3 Reasons for Integrated Healthcare
May 6, 2016
With more research coming out painting a clearer picture between the association of mental and physical health, there is a growing body of evidence showing the strengths of integrated care. This helps to provide needed treatment to the over 35 million Americans who have a mental health condition, but are not receiving care due to stigma, affordability, and accessibility. The United States Preventive Services Task Force recommendation that all adults over 18 should be screened for depression only strengthens the case for integrated health.
Here are three reasons why an integrated approach makes sense:
- Reduces healthcare spend
- Improves care along the continuum
- Drives better outcomes
Reduces healthcare spend
Milliman analysis shows that a behavioral health condition increases per member healthcare spend by about tens and possibly hundreds of billions. Multiply this across a year and across a membership of 30 million and the numbers quickly point to the advantage of integrating behavioral health with physical health. The Blue Care Network medical director of behavioral health, Dr. William Beecroft, explained that a person with three chronic diseases like COPD, hypertension, and diabetes in conjunction with depression could cost about $60,000 per year. If the depression is dealt with proactively this number would be closer to $12,000, he said.
Traditionally, healthcare has operated in silos with the primary care physician being the gatekeeper to other areas of health.
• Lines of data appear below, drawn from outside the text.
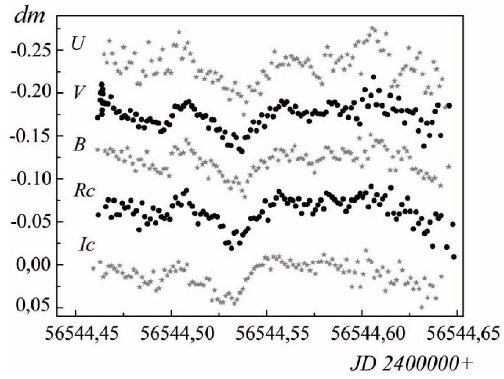
Figure 3: The LCs after removal of the declining trend in brightness during the outburst, on September, 8, 2013. The LCs are displaced by arbitrary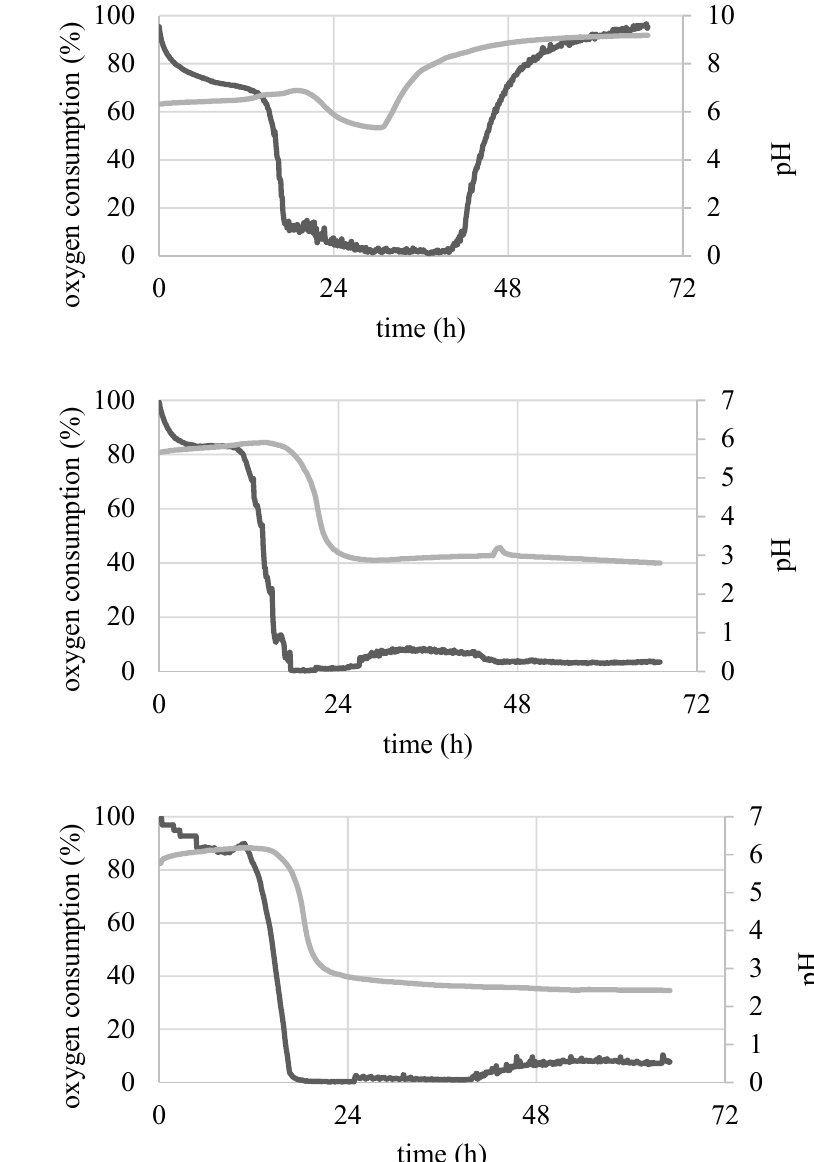
Figure 1. Changes in pH (light line) and oxygen consumption (dark line) during a batch culture of Y. lipolytica KKP 379 strain in media: ( a ) YPG, ( b ) MG7, ( c ) MO5.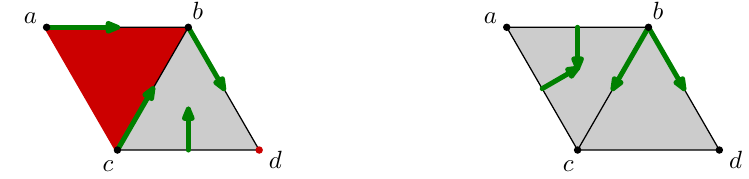
Figure 4. Discrete vector field on the right. On the left, the vectors do not form a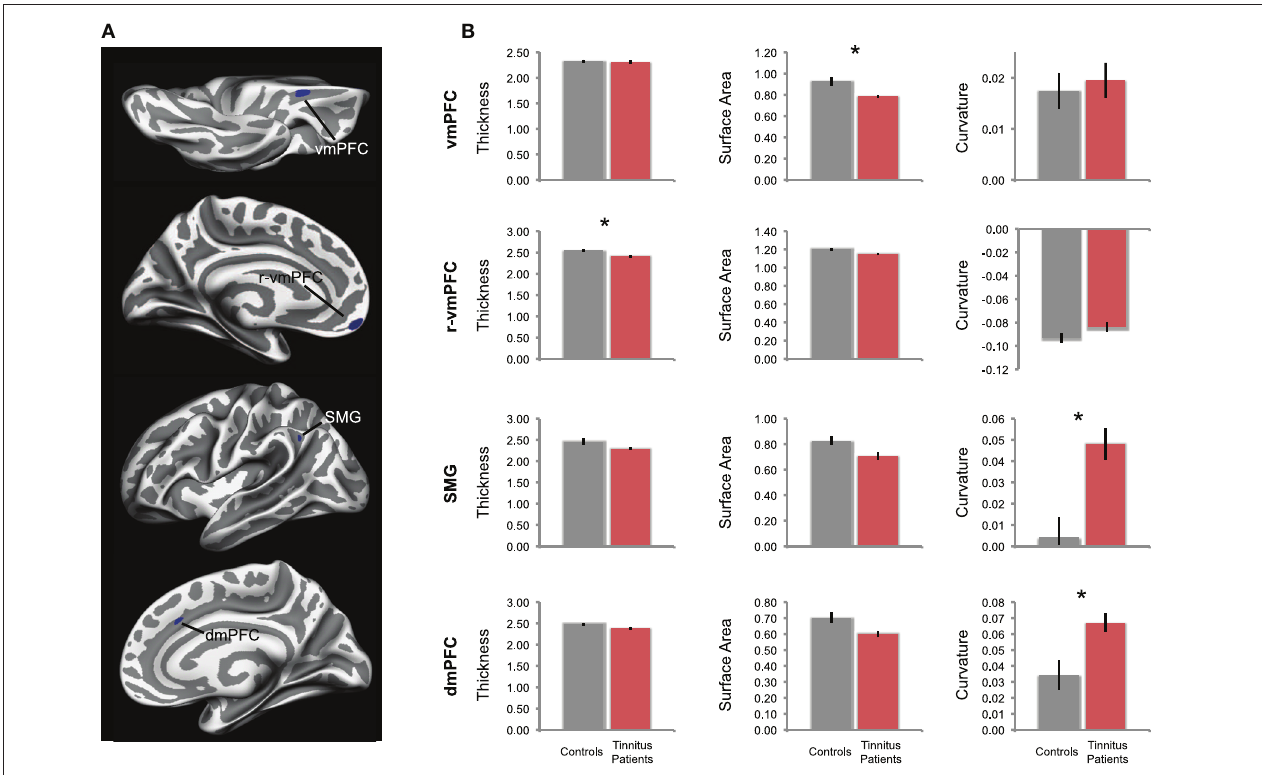
each cluster in (A) , the mean values of morphological features are plotted, including cortical thickness, surface area, and gyrification (curvature) for each group. For gyrification, positive values indicate sulci, negative values indicate gyri. Tinnitus patients are plotted in red; control participants are plotted in gray. Error bars represent standard error, and asterisks denote significant difference between groups ( p corr <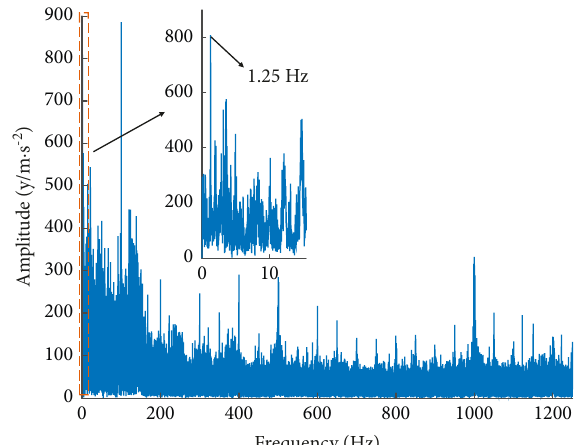
Figure 5: Spectrum of measured vertical acceleration at hinge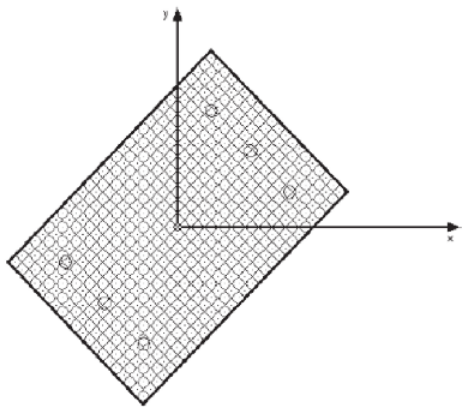
Figura 8 Diagrama tensão-deformação do concreto comprimido à temperatura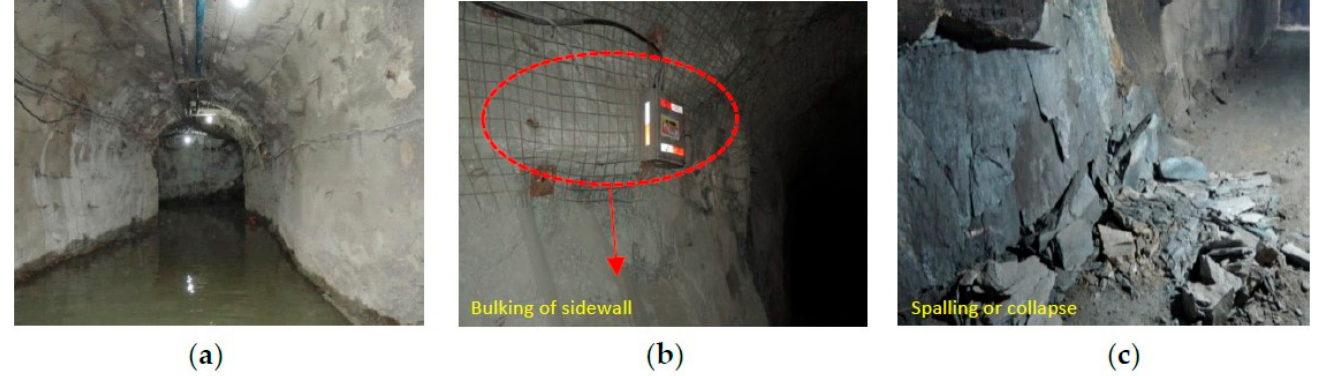
Figure 3. Failure characteristics of different levels of tunnels in the Ashele Copper Mine. ( a ) No damage; ( b ) slight damage; ( c ) moderate damage.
In particular, behavioral health has been relegated to the sidelines due to stigma and the amount of people who follow-up with their PCP’s recommendation of a behavioral health clinician pales in comparison to the amount of people truly needing the care. The eventual care leading to behavioral health treatment has been fragmented.
Drives Better Outcomes
How can a doctor possibly treat diabetes, heart disease, or hypertension without taking into consideration the behaviors of the person? Behavior is strongly associated with our overall health and wellbeing.
Section 2703 of the Affordable Care Act (ACA) created the State Plan Amendment for “health homes that offer six core services: comprehensive care management; care coordination; health promotion; comprehensive transitional care; individual and family support; and referral to community and social support services, all linked by health information technology.” The changes in healthcare are bringing physical and behavioral health closer together.
Often times going through the healthcare system is difficult, challenging, and confusing. For someone who is dealing with a mental health condition and is relatively reluctant to seek care, this situation is only exacerbated.
Truly integrated care is when the overall health of an individual is examined and cared for removing any barriers between physical and behavioral healthcare. Partnerships are created along all aspects of health enabling better treatment. The Substance Abuse and Mental Health Services Administration defines integrated care as “the systematic coordination of general and behavioral health.”
A solution is to put the person in charge, engaging them in their care, and supporting them throughout the entire care continuum. Prevail’s clinically proven, interactive programs enable the individual to better understand and thus manage their own health. With a provider dashboard, it works seamlessly with clinicians providing them with robust clinical and demographic data to support better care. Depending on different assessments, an individual will be flagged and provided an opportunity to follow-up with their doctor.